A graduate student named Hollis Jay recently included a few quotes from Horror Isn’t a 4-Letter Word in her thesis about whether horror should be taught in the classroom. (I’m always happy to post a student’s term paper on my interview page, where you may read Ms. Jay’s work now, if you like.)
In reading her paper, there was one paragraph in particular that stopped me cold. It was about why we read or watch horror stories:
As morbid as it sounds, we want to celebrate our own existence through the sufferings of others, and be able to live another day with the realization that the end comes soon and without hesitance in it’s’ [sic] decision. Therefore, we are given the chance to face our own fears and to overcome them without the realization of them ever occurring in real life. Through horror, we are given a gift of the imagination[,] one in which we can appreciate and finally return to our own lives after experiencing a shocking story or the funhouse at the carnival. We can fully face our own monsters without death, and in the end succeed.
It was the “we want to celebrate our own existence through the sufferings of others” part that stopped me, of course.

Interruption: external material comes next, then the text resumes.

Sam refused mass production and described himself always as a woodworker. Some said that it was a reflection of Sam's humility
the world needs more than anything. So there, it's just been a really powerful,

Dude, really? It makes me want to sit in my darkened throne room, surrounded by pickaxes and henchmen, and address my audience in a sinister French accent: “Dance for me on the hot coals, you pitiful fool. Ha ha ha! I desire to watch you suffer so I can feel alive. (Guard! Poke him with a stick. He does not scream loudly enough. Then bring me my Stephen King novel.)”
Out of context, that passage’s first sentence is a great — if misleading — quote.

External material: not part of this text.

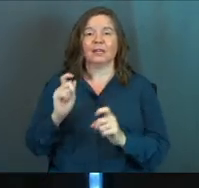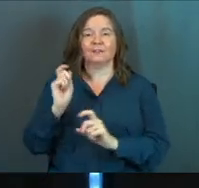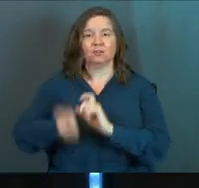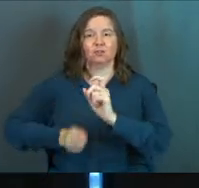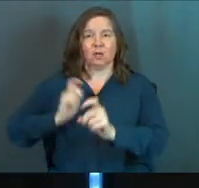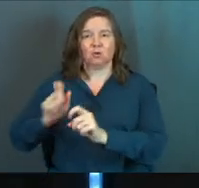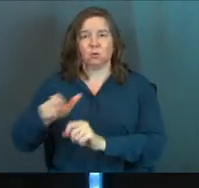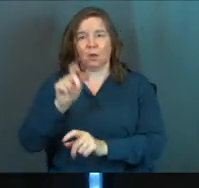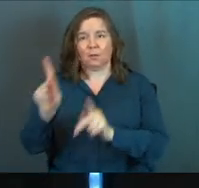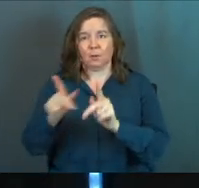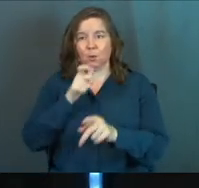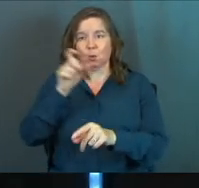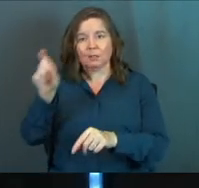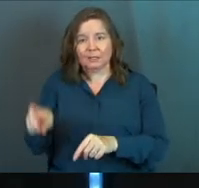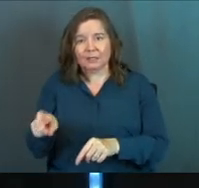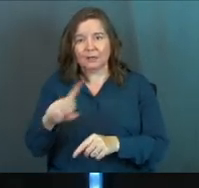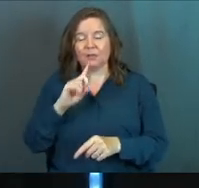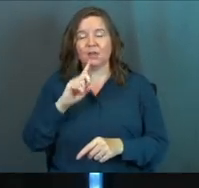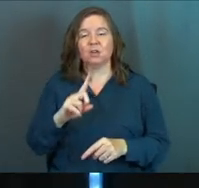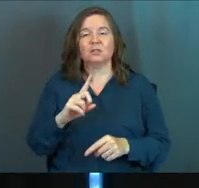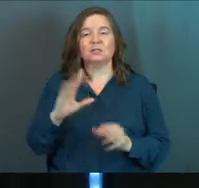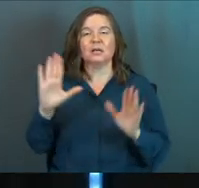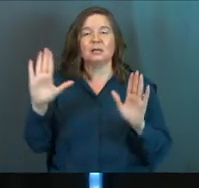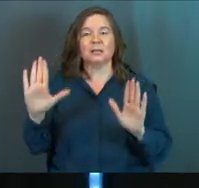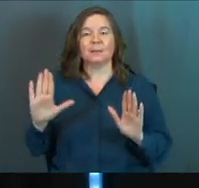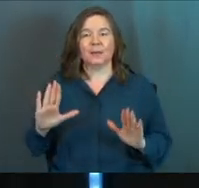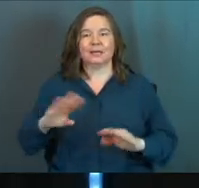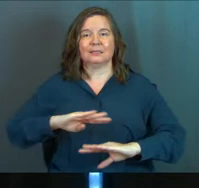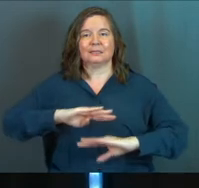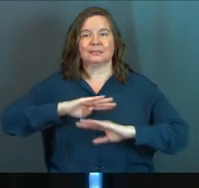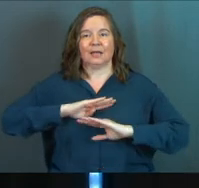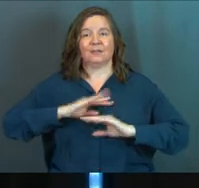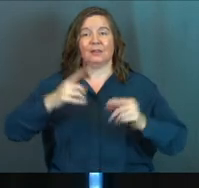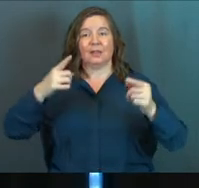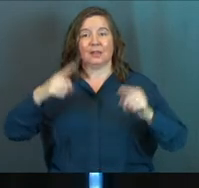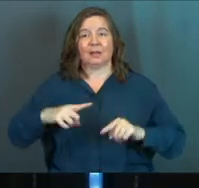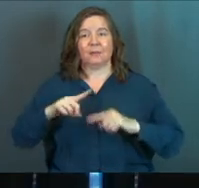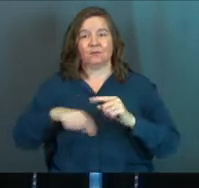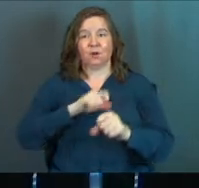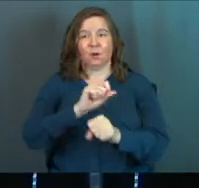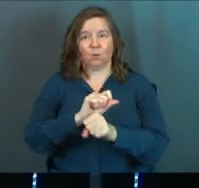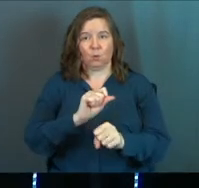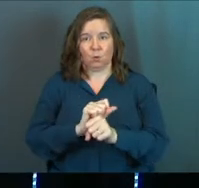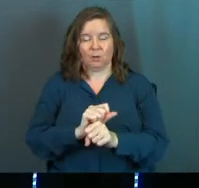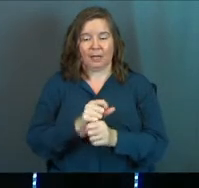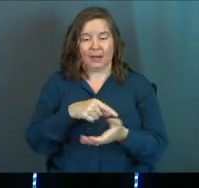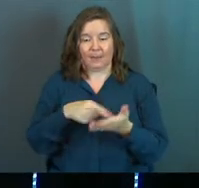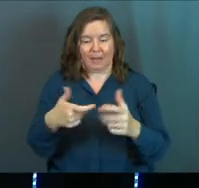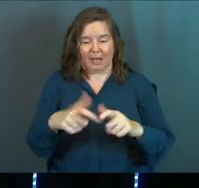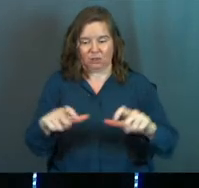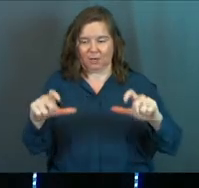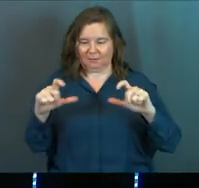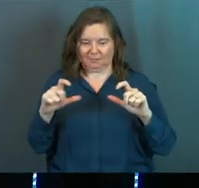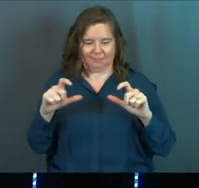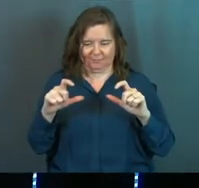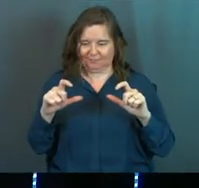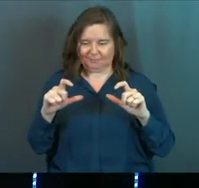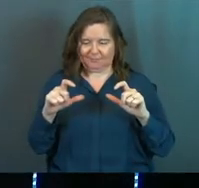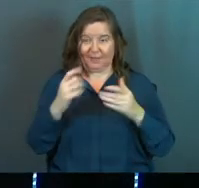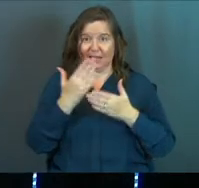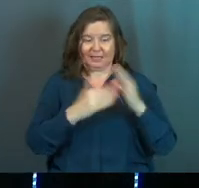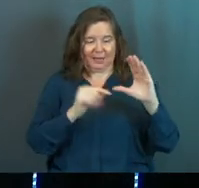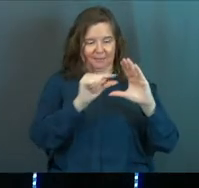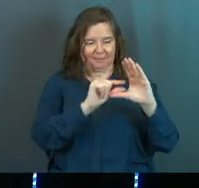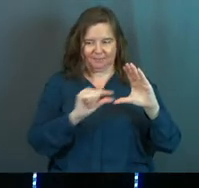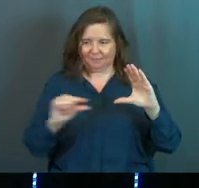generously to others in need. There's an amazing satisfaction that comes from working and getting a paycheck, and being able to take some of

But in the context of the subsequent remarks about facing our fears within the safe confines of a story, I think I agree with her. Good stories are about life. They teach us to cope. They make us thankful for our lives and health because they put our petty everyday problems into perspective.
Are the folks in Japan reading horror stories right now? Maybe not. Deena and I are currently sheltering a woman from her physically abusive husband, so it’s not surprising that our guest wishes to avoid reading or watching romance stories. However, I do think that, given the right timing and state of mind, all stories — whether they be slasher horror or tawdry romance — serve important maintenance functions in our psychology. And I wish the busybodies who occupy themselves with “challenges” to the selections of school libraries would realize that.
To read a good book is a gift to your soul. Do yourself a favor and pick one up.